A specialist in modern and contemporary Japanese history, Prof. Garon also writes transnational or global history that spotlights the flow of ideas and practices between Europe, Asia, the United States. His global history, Beyond Our Means: Why America Spends While the World Saves (2012), examines the histories of saving and spending over the past two centuries in Japan, other Asian nations, Europe, and America. 

Prof. Garon’s work on Japanese history similarly explores relationships between state and society. These include the books The State and Labor in Modern Japan (1987), and Molding Japanese Minds: The State in Everyday Life (1997).

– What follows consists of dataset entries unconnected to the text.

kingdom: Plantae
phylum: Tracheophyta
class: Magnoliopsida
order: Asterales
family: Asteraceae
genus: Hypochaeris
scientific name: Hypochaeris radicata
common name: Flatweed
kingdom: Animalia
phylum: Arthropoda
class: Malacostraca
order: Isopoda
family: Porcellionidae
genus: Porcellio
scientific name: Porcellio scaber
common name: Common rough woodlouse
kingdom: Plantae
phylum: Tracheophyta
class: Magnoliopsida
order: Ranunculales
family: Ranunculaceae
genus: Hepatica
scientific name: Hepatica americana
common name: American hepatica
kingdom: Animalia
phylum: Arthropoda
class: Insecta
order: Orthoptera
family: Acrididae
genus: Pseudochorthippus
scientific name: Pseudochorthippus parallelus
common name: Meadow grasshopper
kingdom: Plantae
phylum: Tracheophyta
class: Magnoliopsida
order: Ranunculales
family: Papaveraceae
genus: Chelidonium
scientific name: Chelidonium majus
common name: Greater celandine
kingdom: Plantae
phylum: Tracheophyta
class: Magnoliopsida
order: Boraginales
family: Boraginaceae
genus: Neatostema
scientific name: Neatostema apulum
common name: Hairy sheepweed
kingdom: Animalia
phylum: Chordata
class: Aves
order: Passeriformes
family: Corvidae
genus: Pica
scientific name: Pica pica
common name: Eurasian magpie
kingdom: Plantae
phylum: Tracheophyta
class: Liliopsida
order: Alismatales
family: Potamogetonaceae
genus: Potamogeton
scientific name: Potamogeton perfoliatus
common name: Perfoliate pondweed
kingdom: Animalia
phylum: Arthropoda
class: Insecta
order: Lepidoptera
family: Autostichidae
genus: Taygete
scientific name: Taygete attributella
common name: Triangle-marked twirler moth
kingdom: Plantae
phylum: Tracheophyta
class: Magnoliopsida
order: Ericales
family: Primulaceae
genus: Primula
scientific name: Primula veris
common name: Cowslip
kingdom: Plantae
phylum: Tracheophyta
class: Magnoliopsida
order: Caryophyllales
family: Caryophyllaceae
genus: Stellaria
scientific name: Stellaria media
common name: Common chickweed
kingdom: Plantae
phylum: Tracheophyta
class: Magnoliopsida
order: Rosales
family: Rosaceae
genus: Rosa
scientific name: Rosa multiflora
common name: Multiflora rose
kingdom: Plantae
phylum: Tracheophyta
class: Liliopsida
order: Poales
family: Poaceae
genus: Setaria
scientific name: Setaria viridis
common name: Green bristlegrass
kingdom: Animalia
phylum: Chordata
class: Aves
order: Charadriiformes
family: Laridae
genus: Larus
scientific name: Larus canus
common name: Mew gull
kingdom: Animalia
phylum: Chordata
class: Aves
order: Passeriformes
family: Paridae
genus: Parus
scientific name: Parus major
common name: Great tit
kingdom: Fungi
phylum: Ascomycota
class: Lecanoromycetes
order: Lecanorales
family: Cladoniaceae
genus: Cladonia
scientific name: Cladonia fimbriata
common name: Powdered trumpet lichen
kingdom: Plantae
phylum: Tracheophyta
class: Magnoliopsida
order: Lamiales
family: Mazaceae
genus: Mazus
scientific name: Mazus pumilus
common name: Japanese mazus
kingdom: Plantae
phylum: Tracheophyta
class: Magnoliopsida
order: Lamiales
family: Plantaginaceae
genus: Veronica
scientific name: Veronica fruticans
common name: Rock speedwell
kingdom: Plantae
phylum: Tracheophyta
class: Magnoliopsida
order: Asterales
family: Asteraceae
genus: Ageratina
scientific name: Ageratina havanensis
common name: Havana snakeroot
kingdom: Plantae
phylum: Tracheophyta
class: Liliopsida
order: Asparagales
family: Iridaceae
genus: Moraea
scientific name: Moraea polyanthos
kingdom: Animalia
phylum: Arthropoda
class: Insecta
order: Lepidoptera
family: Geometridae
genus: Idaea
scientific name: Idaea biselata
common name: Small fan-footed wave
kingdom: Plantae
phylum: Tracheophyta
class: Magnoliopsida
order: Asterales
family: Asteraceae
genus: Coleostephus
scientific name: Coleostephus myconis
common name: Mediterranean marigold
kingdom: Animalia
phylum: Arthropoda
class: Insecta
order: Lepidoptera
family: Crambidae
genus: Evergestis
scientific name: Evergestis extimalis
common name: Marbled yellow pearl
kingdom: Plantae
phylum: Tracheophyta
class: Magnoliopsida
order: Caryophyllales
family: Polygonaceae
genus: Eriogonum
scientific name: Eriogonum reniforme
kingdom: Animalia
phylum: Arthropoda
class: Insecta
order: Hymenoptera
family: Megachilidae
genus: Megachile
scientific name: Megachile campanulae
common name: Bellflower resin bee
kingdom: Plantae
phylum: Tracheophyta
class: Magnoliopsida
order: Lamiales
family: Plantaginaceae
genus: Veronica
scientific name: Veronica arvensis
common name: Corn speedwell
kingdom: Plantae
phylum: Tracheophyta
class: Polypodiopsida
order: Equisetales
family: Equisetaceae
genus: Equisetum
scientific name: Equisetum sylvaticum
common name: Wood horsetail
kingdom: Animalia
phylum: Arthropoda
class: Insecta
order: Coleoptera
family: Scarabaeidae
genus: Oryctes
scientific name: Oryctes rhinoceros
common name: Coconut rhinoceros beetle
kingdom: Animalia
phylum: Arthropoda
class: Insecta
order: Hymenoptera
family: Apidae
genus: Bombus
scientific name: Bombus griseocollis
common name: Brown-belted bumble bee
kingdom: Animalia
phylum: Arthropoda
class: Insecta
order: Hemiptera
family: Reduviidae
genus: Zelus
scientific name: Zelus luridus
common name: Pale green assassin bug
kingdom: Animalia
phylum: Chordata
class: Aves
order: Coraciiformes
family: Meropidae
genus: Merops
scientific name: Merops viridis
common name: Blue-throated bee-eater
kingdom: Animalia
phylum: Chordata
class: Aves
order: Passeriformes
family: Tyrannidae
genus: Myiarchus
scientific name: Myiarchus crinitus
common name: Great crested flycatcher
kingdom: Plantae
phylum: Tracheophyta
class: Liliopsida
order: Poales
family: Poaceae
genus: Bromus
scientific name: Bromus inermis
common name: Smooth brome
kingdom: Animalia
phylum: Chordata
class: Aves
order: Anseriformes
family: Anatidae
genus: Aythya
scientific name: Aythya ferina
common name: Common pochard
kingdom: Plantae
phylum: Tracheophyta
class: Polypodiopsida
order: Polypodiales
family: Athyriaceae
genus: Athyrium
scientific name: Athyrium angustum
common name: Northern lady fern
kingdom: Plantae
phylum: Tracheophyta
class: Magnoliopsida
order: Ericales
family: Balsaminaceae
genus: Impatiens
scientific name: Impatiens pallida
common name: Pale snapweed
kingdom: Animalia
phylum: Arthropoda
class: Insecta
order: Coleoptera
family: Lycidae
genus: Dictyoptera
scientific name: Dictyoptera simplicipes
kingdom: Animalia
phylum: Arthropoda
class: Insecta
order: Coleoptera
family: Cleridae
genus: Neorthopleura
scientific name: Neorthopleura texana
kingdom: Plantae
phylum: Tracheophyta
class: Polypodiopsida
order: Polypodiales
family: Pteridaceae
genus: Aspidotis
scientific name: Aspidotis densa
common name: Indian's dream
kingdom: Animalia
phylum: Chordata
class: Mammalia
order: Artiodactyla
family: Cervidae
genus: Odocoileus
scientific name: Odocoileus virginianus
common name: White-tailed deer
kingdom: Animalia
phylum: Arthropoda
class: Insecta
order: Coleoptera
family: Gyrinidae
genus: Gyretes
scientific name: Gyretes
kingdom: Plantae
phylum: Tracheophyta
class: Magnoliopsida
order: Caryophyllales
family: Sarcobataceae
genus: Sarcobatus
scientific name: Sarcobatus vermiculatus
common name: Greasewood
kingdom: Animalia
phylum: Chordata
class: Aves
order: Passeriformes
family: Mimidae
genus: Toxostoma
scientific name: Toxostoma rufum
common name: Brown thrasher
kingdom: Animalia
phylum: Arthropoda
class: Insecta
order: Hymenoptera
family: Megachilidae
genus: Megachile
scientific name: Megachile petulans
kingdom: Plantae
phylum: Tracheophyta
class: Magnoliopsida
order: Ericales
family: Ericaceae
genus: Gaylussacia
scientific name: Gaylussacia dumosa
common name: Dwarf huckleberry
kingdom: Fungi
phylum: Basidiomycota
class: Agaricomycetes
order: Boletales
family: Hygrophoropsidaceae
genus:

A Ph.D. in History from Yale University, Prof. Garon has supervised more than 30 Ph.D. dissertations at Princeton.

Recherche en cours

Prof. Garon’s explorations in global history include: 

  • “Operation STARVATION, 1945: A Transnational History of Blockades and the Defeat of Japan.” The International History Review (2024).
  • “Applying Global History to the Study of War: Transnational Narratives of Resilience under Aerial Bombardment,” in Jeremy Adelman and Andreas Eckert, eds., Narratives, Nations, and Other World Products in the Making of Global History (Bloomsbury, 2024), 103-26.
  • “On the Transnational Destruction of Cities: What Japan and the United States Learned from the Bombing of Britain and Germany in the Second World War,” Past & Present (2020).
  • “Japon: la guerre des autres?” in Bruno Cabanes, ed., Une histoire de la guerre—Du XIXe siècle à nos jours (Paris: Seuil, 2018), 538-51. 
  • “Transnational History and Japan’s ‘Comparative Advantage,’” Journal of Japanese Studies (2017).
  • “The Home Front and Food Insecurity in Wartime Japan: A Transnational Perspective,” in Hartmut Berghoff, Jan Logemann, and Felix Römer, eds., The Consumer on the Home Front: Second World War Civilian Consumption in Comparative Perspective (Oxford University Press, 2017), 29-53.
  • “Defending Civilians against Aerial Bombardment: A Comparative/Transnational History of Japanese, German, and British Home Fronts, 1918-1945,” jointly published in Asia-Pacific Journal: Japan Focus, Vol. 14, Issue 23, No. 2 (December 1, 2016), and in Mass Violence and Resistance, Sciences Po, Special Issue on Bombing of Civilians in Asia and Around the World (December 1, 2016), French translation available, https://apjjf.org/2016/23/garon 

Prix et distinctions

Prof. Garon has received numerous awards and fellowships, including Japan’s Order of the Rising Sun: Golden Rays, the Humboldt Research Award, and the Marie Sklodowska-Curie Fellowship at the Paris Institute for Advanced Study.